Reproductive Health, funded by Grand Challenges Canada, delivers a reproductive health and rights outreach programme called My body, My rights. It trains local community health workers to deliver workshops to empower women and girls in remote areas. The Education project is an adult legacy programme which provides free weekly literacy and numeracy workshops for women living in remote areas, reaching 200 women so far. The Livelihood project, Ba Nyabo, works as a social enterprise that teaches women to make crafts items for sale. Ba Nyabo works with Artisans Thrive, a Colorado-based Fairtrade organisation, which buys jewellery and crafts from the women three times a year to help to provide them with an income. So far, the enterprise has supported 60 women in earning an additional income since its inception and Ba Nyabo has been featured on platforms like the Huffington Post.
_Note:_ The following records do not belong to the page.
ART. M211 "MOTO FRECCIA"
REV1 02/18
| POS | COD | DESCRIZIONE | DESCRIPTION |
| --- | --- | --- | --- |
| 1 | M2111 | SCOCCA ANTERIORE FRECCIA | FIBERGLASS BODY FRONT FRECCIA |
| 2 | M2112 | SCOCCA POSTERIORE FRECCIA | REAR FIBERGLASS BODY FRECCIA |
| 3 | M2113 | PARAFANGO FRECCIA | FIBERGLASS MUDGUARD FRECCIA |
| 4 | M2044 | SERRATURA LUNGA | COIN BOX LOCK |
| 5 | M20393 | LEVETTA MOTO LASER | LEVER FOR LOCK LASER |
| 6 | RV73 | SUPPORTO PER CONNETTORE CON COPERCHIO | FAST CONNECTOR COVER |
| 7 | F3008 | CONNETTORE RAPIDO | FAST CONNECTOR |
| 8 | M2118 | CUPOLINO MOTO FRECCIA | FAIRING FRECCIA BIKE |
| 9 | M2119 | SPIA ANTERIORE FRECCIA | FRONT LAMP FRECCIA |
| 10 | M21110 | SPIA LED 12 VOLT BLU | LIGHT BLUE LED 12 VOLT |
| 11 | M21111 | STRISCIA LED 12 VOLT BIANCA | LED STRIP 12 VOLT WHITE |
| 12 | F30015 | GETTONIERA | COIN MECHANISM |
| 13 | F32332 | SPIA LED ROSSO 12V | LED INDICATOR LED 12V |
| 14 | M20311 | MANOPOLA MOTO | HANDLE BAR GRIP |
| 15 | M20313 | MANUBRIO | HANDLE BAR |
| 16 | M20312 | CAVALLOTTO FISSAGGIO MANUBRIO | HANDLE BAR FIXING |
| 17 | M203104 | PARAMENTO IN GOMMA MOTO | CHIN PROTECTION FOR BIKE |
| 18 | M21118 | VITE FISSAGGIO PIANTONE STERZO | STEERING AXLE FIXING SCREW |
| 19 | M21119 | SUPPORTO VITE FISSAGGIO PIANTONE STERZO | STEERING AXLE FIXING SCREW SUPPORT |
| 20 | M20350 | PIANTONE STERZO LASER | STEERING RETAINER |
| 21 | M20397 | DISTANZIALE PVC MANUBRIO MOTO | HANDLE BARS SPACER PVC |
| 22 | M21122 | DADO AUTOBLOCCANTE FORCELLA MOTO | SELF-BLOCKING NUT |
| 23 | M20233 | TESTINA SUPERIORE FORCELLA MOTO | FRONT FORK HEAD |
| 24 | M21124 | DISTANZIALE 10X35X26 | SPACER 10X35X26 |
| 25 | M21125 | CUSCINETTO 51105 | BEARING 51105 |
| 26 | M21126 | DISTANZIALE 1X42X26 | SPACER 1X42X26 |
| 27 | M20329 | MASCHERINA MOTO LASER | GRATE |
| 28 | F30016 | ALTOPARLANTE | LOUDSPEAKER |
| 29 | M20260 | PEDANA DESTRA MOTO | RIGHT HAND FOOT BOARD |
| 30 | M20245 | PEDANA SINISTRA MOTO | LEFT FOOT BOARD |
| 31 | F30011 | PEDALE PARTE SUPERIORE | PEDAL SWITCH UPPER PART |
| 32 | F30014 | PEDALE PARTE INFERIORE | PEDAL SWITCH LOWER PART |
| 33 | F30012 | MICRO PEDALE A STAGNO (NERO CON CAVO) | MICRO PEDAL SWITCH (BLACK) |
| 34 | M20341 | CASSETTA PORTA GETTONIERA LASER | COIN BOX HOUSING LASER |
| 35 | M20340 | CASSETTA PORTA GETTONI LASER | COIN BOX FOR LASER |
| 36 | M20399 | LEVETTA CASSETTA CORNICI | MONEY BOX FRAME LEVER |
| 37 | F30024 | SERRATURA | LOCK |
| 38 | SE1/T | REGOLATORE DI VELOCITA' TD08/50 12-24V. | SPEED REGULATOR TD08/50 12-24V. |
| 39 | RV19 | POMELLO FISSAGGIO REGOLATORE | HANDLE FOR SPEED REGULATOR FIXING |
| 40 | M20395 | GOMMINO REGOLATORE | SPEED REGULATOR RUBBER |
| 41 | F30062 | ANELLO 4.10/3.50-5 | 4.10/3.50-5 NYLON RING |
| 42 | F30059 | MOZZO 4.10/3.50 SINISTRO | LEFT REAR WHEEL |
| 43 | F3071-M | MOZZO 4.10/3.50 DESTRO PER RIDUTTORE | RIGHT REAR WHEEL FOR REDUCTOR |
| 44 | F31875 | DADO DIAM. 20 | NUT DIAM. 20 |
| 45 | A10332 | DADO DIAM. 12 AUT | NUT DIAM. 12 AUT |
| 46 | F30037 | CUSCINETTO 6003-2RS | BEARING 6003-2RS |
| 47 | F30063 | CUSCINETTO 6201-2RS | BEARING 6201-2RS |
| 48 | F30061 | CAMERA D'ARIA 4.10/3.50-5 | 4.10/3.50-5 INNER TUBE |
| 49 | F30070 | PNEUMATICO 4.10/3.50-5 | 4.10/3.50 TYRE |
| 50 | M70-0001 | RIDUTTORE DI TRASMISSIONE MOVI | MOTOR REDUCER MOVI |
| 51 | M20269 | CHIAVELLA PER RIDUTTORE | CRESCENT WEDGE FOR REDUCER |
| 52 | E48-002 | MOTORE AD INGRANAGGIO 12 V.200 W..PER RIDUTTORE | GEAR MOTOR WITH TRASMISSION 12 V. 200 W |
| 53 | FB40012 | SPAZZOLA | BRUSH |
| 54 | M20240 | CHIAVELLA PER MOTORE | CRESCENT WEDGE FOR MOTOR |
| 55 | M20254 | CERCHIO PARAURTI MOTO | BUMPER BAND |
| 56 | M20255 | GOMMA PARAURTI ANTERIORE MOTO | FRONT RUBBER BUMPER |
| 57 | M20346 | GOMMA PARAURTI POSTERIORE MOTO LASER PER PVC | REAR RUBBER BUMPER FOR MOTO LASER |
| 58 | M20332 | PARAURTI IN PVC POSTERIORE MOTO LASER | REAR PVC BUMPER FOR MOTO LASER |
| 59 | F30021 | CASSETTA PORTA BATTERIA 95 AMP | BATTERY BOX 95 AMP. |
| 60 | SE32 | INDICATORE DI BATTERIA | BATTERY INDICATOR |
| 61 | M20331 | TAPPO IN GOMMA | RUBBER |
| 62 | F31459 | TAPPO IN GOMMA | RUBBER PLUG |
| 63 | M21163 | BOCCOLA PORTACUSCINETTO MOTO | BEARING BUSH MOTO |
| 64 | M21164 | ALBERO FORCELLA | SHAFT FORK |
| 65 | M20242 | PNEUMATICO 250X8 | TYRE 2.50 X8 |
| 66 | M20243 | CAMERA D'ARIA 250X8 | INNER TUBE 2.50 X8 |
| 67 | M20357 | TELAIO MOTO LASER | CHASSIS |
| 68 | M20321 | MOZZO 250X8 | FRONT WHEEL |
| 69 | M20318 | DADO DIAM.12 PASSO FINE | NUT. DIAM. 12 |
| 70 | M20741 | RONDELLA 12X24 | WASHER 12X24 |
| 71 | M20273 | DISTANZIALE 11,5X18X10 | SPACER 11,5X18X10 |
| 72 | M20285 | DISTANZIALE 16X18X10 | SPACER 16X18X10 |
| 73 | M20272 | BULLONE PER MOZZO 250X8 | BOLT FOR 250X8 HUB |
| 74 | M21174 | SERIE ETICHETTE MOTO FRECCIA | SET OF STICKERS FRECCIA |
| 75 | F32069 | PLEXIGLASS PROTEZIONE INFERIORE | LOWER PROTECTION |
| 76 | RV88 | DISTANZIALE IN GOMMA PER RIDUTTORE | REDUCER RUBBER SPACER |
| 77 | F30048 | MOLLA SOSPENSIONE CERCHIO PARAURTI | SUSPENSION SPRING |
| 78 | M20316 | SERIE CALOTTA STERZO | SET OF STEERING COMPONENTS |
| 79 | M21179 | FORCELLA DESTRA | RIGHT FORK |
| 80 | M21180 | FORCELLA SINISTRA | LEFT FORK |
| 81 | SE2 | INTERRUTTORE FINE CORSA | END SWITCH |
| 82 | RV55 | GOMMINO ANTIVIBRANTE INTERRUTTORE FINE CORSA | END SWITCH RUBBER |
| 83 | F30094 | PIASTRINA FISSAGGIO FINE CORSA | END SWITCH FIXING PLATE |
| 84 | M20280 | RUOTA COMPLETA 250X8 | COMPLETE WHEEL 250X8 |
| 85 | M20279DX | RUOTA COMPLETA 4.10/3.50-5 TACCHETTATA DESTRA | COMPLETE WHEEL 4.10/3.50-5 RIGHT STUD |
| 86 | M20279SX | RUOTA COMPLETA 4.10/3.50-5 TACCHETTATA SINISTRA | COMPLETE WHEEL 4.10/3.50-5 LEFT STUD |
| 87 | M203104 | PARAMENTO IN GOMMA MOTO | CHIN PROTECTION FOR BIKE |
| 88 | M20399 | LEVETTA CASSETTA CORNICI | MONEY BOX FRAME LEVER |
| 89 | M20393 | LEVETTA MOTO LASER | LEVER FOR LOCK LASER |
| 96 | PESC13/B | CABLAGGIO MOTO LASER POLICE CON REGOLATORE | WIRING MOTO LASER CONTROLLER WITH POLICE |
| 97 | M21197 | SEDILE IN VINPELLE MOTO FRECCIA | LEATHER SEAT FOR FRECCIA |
WIL Uganda’s projects have reached over 2,500 women and girls in rural villages in eastern Uganda, delivered over 1,200 workshops and supported rural women in assuming positions of leadership in their own communities. The new Reproductive Health project hopes to reach 1,500 women and girls, and is set to finish in September this year. WIL have also recently signed a memorandum of understanding with the Bugweri District in Uganda with a plan to scale up the project across the district, reaching thousands more of rural women and girls.
Cianne is now studying full time for an LLM degree at UCL Laws, whilst working remotely two days per week and most weekends to support her charity in executing its upcoming projects. Before that, she worked full time as the Ugandan Country Director of Lively Minds, an award-winning early childhood development charity, consulting the Ugandan Government on early childhood development policy.